April 15th, 2013, 09:59 PM
ANSI file type with UTF-8 charset?
I have a little question:
I have a webpage with French text and I saved the file with the ANSI encoding using notepad, and I set the charset in the code to this: <meta charset="utf-8" />.
But when I view the page in the browser, some of the characters do not show up. Why is that? They do show properly when I change the charset.
I really want to understand what is going on, just for the sake of my own understanding. Why should the UTF-8 charset break things in this case?
April 15th, 2013, 11:13 PM
If you used any characters with accents, graves, cedillas, or pretty much anything not found on a US keyboard, then it's not ASCII compatible and you need to use UTF-8.
What characters specifically?
April 15th, 2013, 11:59 PM
April 20th, 2013, 01:15 PM
I know that ANSI and UTF-8 are different. French I believe falls under ANSI safely. I am making a French ebook (using HTML) and the ereader only uses ANSI.

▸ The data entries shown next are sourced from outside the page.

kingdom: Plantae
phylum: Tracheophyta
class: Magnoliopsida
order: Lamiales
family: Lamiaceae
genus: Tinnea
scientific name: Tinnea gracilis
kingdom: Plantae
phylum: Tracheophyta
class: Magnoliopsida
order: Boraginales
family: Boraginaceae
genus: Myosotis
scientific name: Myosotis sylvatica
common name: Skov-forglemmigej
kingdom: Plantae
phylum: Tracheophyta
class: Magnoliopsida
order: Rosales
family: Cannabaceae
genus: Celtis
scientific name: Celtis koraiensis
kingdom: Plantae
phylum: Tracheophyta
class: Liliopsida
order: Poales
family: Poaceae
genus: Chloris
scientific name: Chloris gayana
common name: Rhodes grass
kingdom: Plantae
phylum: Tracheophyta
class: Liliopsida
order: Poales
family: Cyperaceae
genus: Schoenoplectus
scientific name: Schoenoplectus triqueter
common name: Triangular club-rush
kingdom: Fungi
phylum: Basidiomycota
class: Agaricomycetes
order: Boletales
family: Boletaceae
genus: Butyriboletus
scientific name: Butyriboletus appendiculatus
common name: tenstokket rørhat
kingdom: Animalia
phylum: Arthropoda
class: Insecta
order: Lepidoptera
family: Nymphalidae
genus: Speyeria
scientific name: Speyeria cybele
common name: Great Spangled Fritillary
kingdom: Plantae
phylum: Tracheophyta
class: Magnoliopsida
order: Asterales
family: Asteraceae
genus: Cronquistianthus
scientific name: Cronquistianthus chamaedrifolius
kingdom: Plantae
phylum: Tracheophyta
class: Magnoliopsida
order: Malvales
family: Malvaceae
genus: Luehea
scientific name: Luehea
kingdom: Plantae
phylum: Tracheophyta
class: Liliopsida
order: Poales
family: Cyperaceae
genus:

If I use both ANSI for the file encoding and the charset the French characters show up properly on the web browsers but if I change the encoding to UTF-8, things go wrong. Why would that happen if UFT-8 covers more charscters than ANSI?
April 20th, 2013, 04:44 PM
The second sentence of my previous reply is the answer to that. The upper range of characters in "ANSI" (128-255) are not the same for a given code point in Unicode. Unicode maps such characters differently.
April 20th, 2013, 06:07 PM
As Kravvitz's ANSI link says, ANSI is not an encoding but rather a set of encodings. Just like Unicode. If you're using "ANSI encoding" then you're probably using Windows-1252.
April 20th, 2013, 08:08 PM
No, Unicode is not an encoding or a set of encodings. It's a character set, which maps characters to code points. And to pack these code points into bytes, there are several alternative encoding schemes like UTF-8, UTF-16, UTF-32 or UTF-7. They all encode the Unicode characters, but in a different way.
I think the confusion of character sets and encodings is the actual problem here. The character set Unicode is indeed mostly compatible to the "ANSI" character set (or Windows‑1252). With a few exceptions, they share the same code points for their common characters. But the encoding UTF-8 is fundamentally different from the Windows‑1252 encoding.
In fact, a Windows‑1252 encoded string usually isn't even valid input for a UTF-8 decoder. Windows‑1252 is a simple single byte encoding that directly uses the binary representation of the code points. So the code point 0 would be encoded as 00000000, 1 would be 00000001 etc. On the other hand, UTF-8 is a variable-width multibyte encoding.
As a concrete example:
The character "ť" has the code point 233 in both the Windows‑1252 and the Unicode character set.
The Windows‑1252 encoding directly uses the binary representation of 233, so the character is encoded as
UTF-8 needs two bytes to encode the character, because the first two bits of every byte are used to mark multibyte sequences and store their length. The output is
with the actual "payload" being highlighted in red.
To explain the pattern: The first byte of a multibyte sequence starts with "11". The number of "1" at the beginning indicate the number of bytes. In this case you have two bytes, so it's "110...". All other bytes of the sequence start with "10". The remainding bits are used for the (right-padded) binary representation of the code point. Hence 11000011 10101001.
As you can see, the result is completely different, despite both character sets sharing the same code point 233 for this character. So when you declare an Windows‑1252 string as UTF-8, you'll get total garbage. The encoder will not even recognize the number of characters correctly, because it thinks every byte starting with "1" belongs to a multibyte sequence.
The only exception is when you only have ASCII characters. Both UTF-8 and the Windows‑1252 encoding are ASCII compatible, so they output the same bit patterns for ASCII characters -- however, in that case you'd rather declare the whole thing as ASCII in the first place.
Long story short: The character sets Unicode and Windows‑1252 are roughly compatible. The encodings UTF-8 and Windows‑1252 are not. Confusing them leads to garbage output.
Fortunately, UTF-8 is on its way of becoming the standard encoding on the internet. This should finally put an end to the encoding chaos. The only problem is that many crap tutorials still use "ANSI" and that many people still copy and paste their code from those tutorials -- and that some eReaders just don't support Unicode.
Last edited by Jacques1; April 20th, 2013 at 08:11 PM.